Read my bumps, baby.

 Back in the NHSS. Lorraine is on. No subtitles here, just her shrill voice as she chats to someone in Cannes about Tom Cruise. "I'm 59," says Lorraine, "so...he looks really good." Next she's trying to make a survivor of the Manchester Arena Attack cry, by asking her if she is living her life now for her best friend who died. Lorraine specialises in leading questions, trailing her every utterance with "Do you think that?" and "You must be very, very emotional." At one points she declares "You were in a coma, for goodness sakes." I've never seen Lorraine in action before. She's cold reading like a fraudulent spiritualist. The only kind of spiritualist.    

I'm here to have my bumps read. My appointment is at ten past nine and it's ten past nine. There are about seven people here and none of us has been seen. But suddenly three are called at once. I may not be here too long. I hope that's not an ominous sentence. 

It's a week from the start of this headache. Today I forgot to take any pills before I set out, but the pain isn't too bad, occasional twinges at the top of my skull, a consistent ache at the base. A throbbing pulse. While the pain is a lot - a lot - more bearable than it was, there is still a foreign soreness in my head after a week. To quote Morrissey - a professional headache himself - something is squeezing my skull. 

I'm the last one here again. I'm feeling that familiar mix of exceptionalism and neglect. A childhood in a sentence. 

And then...I'm called. A nurse whispers my name and darts off, and I wander through a warren of corridors, until she beckons me into the MRI suite. I'm asked my name and address again, either to make sure I'm mentally competent to continue, or to ensure I'm not a chancer, nabbing those sweet free brain scans. The room seems circular and rather shabby, like a corn silo with a couple of million quids worth of "Photo-Me-Brain" equipment stored in it. 

I lie on a couch wrapped in cellophane and place my glasses on my chest. It's like being inserted into Hal from 2001. I shunt in and out and in again, like a shy lover's penis.  Inside is all Apple white, while an insidious band of black spins round to warm, industrial humming.

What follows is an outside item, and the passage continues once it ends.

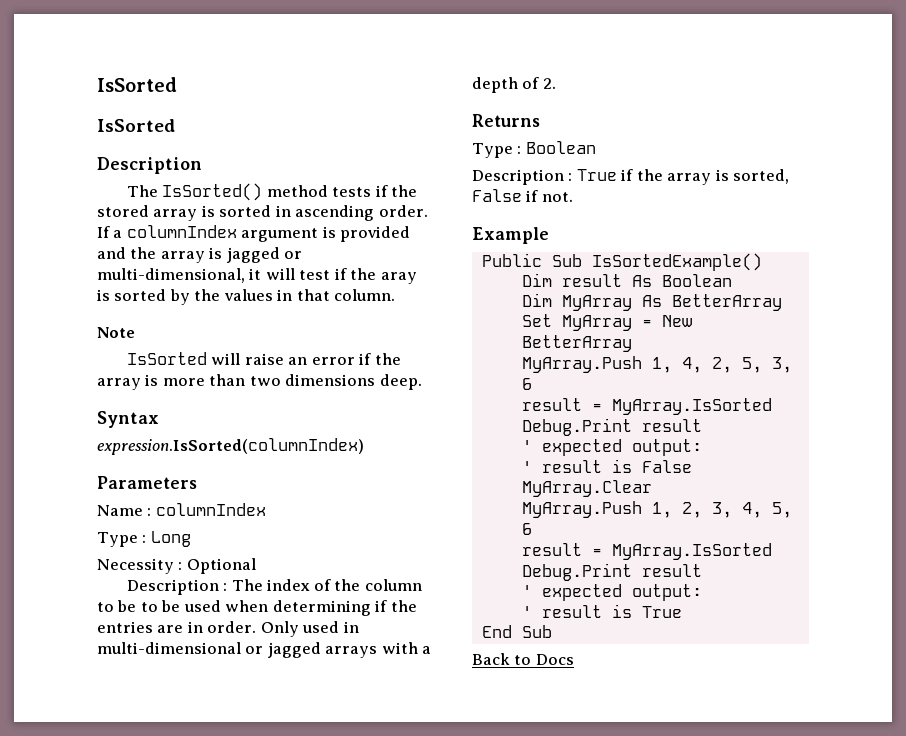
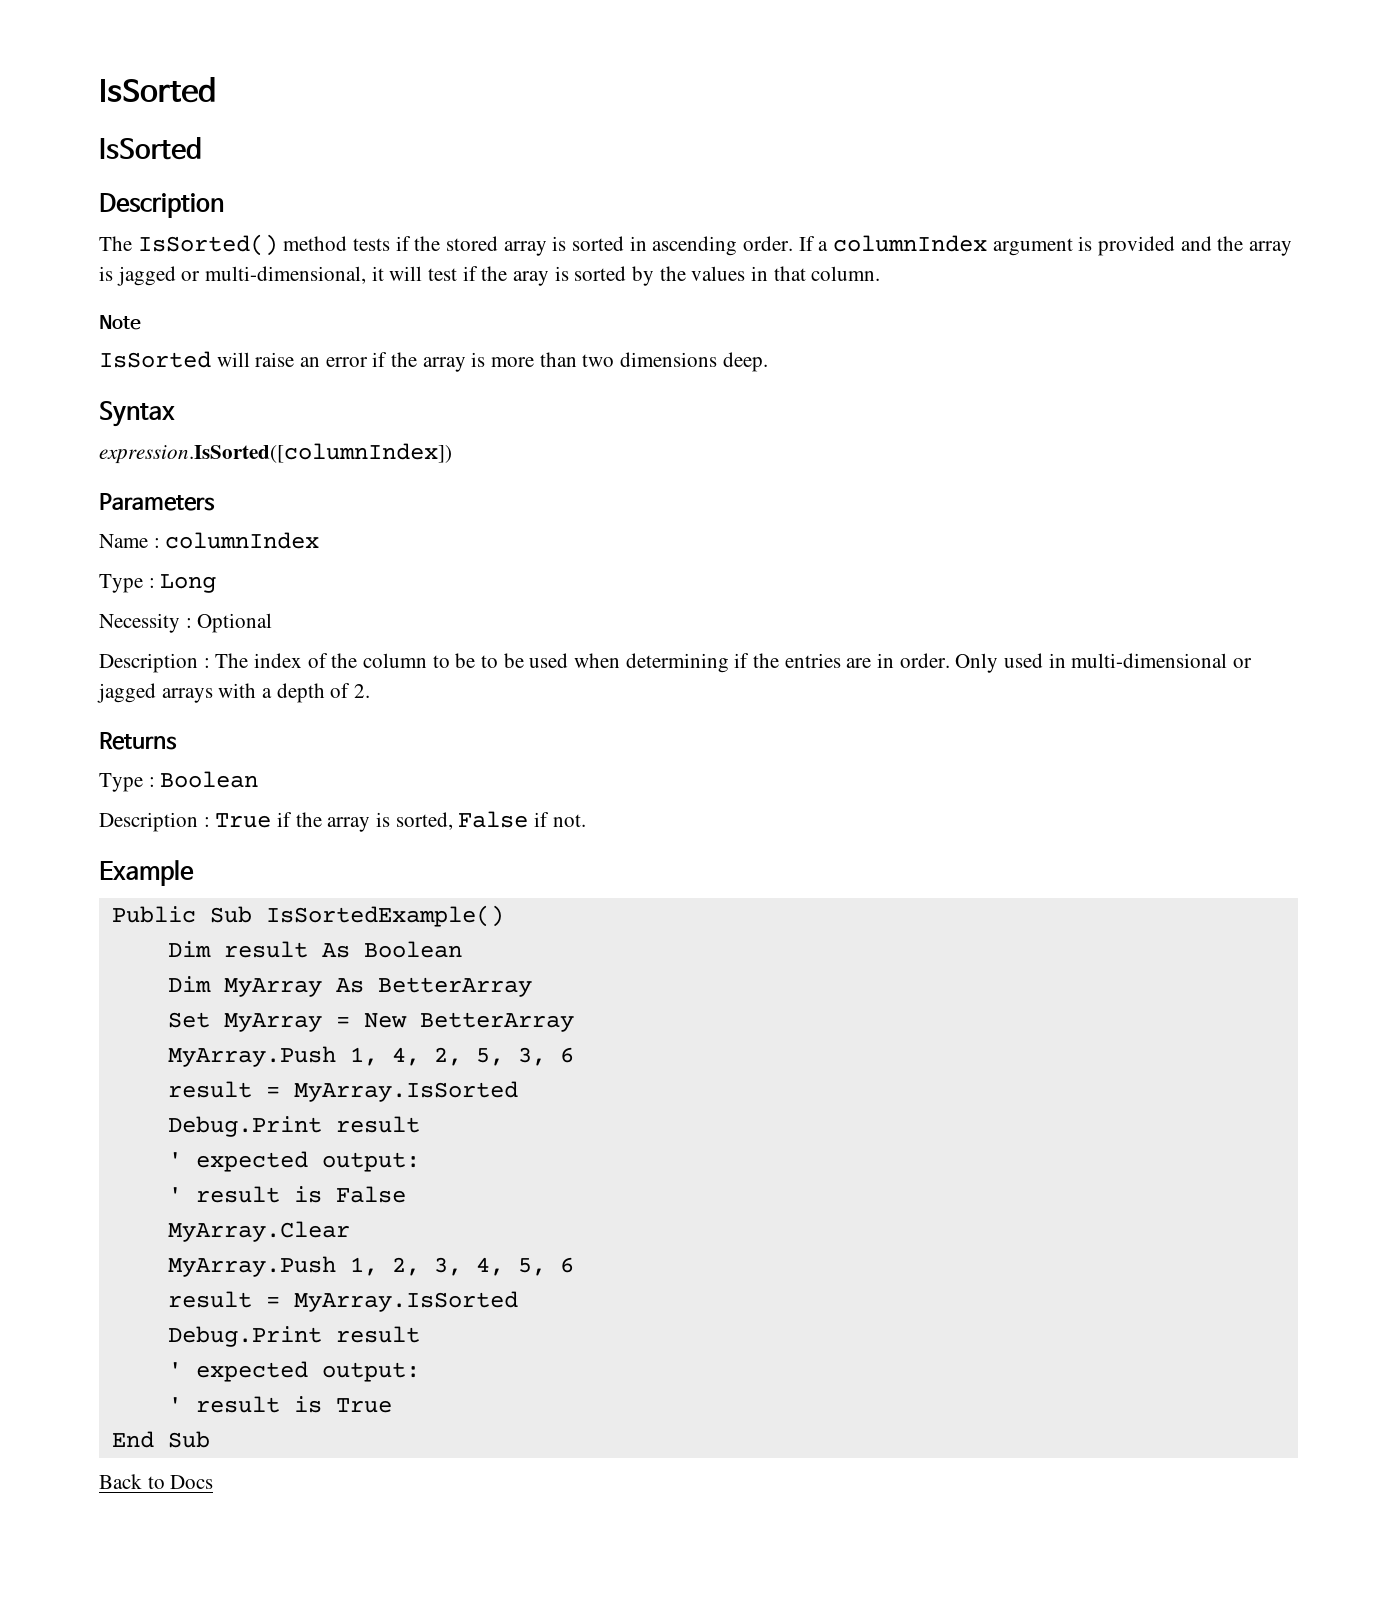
[97,438,364,455] expression.IsSorted(columnIndex) -> [99,443,452,464] expression.IsSorted([columnIndex])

I don't mind it in there. It's quite relaxing. 

And then I'm out, back in A&E to await my results. Lorraine is subtitled here. 

I wait two hours. I try to do some writing, but the words aren't really happening...my brain is busy doing other things. 

A doctor calls me, and I wander into an examination room. I'm trying to read her expression, as she's reading through a wad of notes and elegant portraits of the inside of my head. Nothing. They found nothing. I mean, they found the brain, a big, bouncing, healthy brain, without scars, tears, holes or ominous shadows. Whatever the pain is, it's not on the X Rays. I cross examine the doctor. What is it? This thing that's been in my head for a week? She doesn't know. Could be lots of things. Like what? Do you suffer from migraines? No. Could be a migraine? And can they last a week? Not really, no. Have you have a runny nose or a sore throat? I've had a sore throat, yes. Could be a viral infection. Are you drinking a lot of fluids, sleeping well? Yes. Oh. 

She doesn't know. I've spoken to three doctors and none of them know. But at least I'm not going to die of a massive, squatting pig of a brain tumor. In fact, over the last week, I've been given a pretty good bill of health. If it wasn't for the chronic pain I could run a mile. How do you feel now, she asks. Relieved, I say, I guess that's the best possible outcome isn't it? Great, she says, well enjoy the rest of the day. I'm going to go outside in the sunshine and eat an apple, I say, confusingly. She looks confused, until I thank her effusively and leave. 

Outside in the car park - it is a glorious sunny day - I ring Susan to tell her the good news. Then I walk back home, smelling the cut grass, drinking in the healing green, trying to get my taut, agonised shoulders below ear level. 

I see a postman wearing shorts who has a tattoo of Iggy Pop on his calf. Underneath is written "Mum". I think everything is finally going to be alright.